Stored records
▬▬▬

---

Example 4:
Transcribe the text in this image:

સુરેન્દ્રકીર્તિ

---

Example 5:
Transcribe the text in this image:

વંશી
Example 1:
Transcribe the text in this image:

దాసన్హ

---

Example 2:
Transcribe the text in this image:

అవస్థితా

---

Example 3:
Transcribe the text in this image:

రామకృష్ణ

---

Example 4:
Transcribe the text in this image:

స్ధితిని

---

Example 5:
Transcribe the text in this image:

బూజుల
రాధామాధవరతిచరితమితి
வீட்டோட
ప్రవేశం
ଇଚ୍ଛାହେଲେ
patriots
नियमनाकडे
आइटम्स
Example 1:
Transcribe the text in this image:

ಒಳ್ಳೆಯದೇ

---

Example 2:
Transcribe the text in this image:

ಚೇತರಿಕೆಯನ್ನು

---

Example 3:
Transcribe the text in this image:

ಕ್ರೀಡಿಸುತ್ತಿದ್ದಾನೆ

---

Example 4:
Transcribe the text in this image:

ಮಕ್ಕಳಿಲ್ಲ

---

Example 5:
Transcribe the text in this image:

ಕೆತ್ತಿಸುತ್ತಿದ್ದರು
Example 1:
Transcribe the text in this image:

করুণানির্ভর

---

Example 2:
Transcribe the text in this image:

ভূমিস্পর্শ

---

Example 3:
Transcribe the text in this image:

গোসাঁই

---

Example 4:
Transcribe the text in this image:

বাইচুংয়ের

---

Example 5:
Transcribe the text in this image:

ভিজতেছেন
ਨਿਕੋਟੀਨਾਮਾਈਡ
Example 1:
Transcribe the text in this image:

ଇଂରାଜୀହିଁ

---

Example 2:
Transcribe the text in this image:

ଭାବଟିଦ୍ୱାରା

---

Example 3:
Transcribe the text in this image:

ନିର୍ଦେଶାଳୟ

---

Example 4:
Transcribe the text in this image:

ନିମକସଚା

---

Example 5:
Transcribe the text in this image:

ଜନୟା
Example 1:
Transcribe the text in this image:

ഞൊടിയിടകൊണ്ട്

▬▬▬

**TASK DETAILS:** Rewrite all of the data above as a two-column CSV with the columns instruction and transcription. Give one row per instruction, placing its text and its transcription each in a single quoted field, with any line breaks replaced by spaces.

**FULL SOLUTION:**
instruction,transcription
"--- Example 4: Transcribe the text in this image:","સુરેન્દ્રકીર્તિ"
"--- Example 5: Transcribe the text in this image:","વંશી"
"Example 1: Transcribe the text in this image:","దాసన్హ"
"--- Example 2: Transcribe the text in this image:","అవస్థితా"
"--- Example 3: Transcribe the text in this image:","రామకృష్ణ"
"--- Example 4: Transcribe the text in this image:","స్ధితిని"
"--- Example 5: Transcribe the text in this image:","బూజుల రాధామాధవరతిచరితమితి வீட்டோட ప్రవేశం ଇଚ୍ଛାହେଲେ patriots नियमनाकडे आइटम्स"
"Example 1: Transcribe the text in this image:","ಒಳ್ಳೆಯದೇ"
"--- Example 2: Transcribe the text in this image:","ಚೇತರಿಕೆಯನ್ನು"
"--- Example 3: Transcribe the text in this image:","ಕ್ರೀಡಿಸುತ್ತಿದ್ದಾನೆ"
"--- Example 4: Transcribe the text in this image:","ಮಕ್ಕಳಿಲ್ಲ"
"--- Example 5: Transcribe the text in this image:","ಕೆತ್ತಿಸುತ್ತಿದ್ದರು"
"Example 1: Transcribe the text in this image:","করুণানির্ভর"
"--- Example 2: Transcribe the text in this image:","ভূমিস্পর্শ"
"--- Example 3: Transcribe the text in this image:","গোসাঁই"
"--- Example 4: Transcribe the text in this image:","বাইচুংয়ের"
"--- Example 5: Transcribe the text in this image:","ভিজতেছেন ਨਿਕੋਟੀਨਾਮਾਈਡ"
"Example 1: Transcribe the text in this image:","ଇଂରାଜୀହିଁ"
"--- Example 2: Transcribe the text in this image:","ଭାବଟିଦ୍ୱାରା"
"--- Example 3: Transcribe the text in this image:","ନିର୍ଦେଶାଳୟ"
"--- Example 4: Transcribe the text in this image:","ନିମକସଚା"
"--- Example 5: Transcribe the text in this image:","ଜନୟା"
"Example 1: Transcribe the text in this image:","ഞൊടിയിടകൊണ്ട്"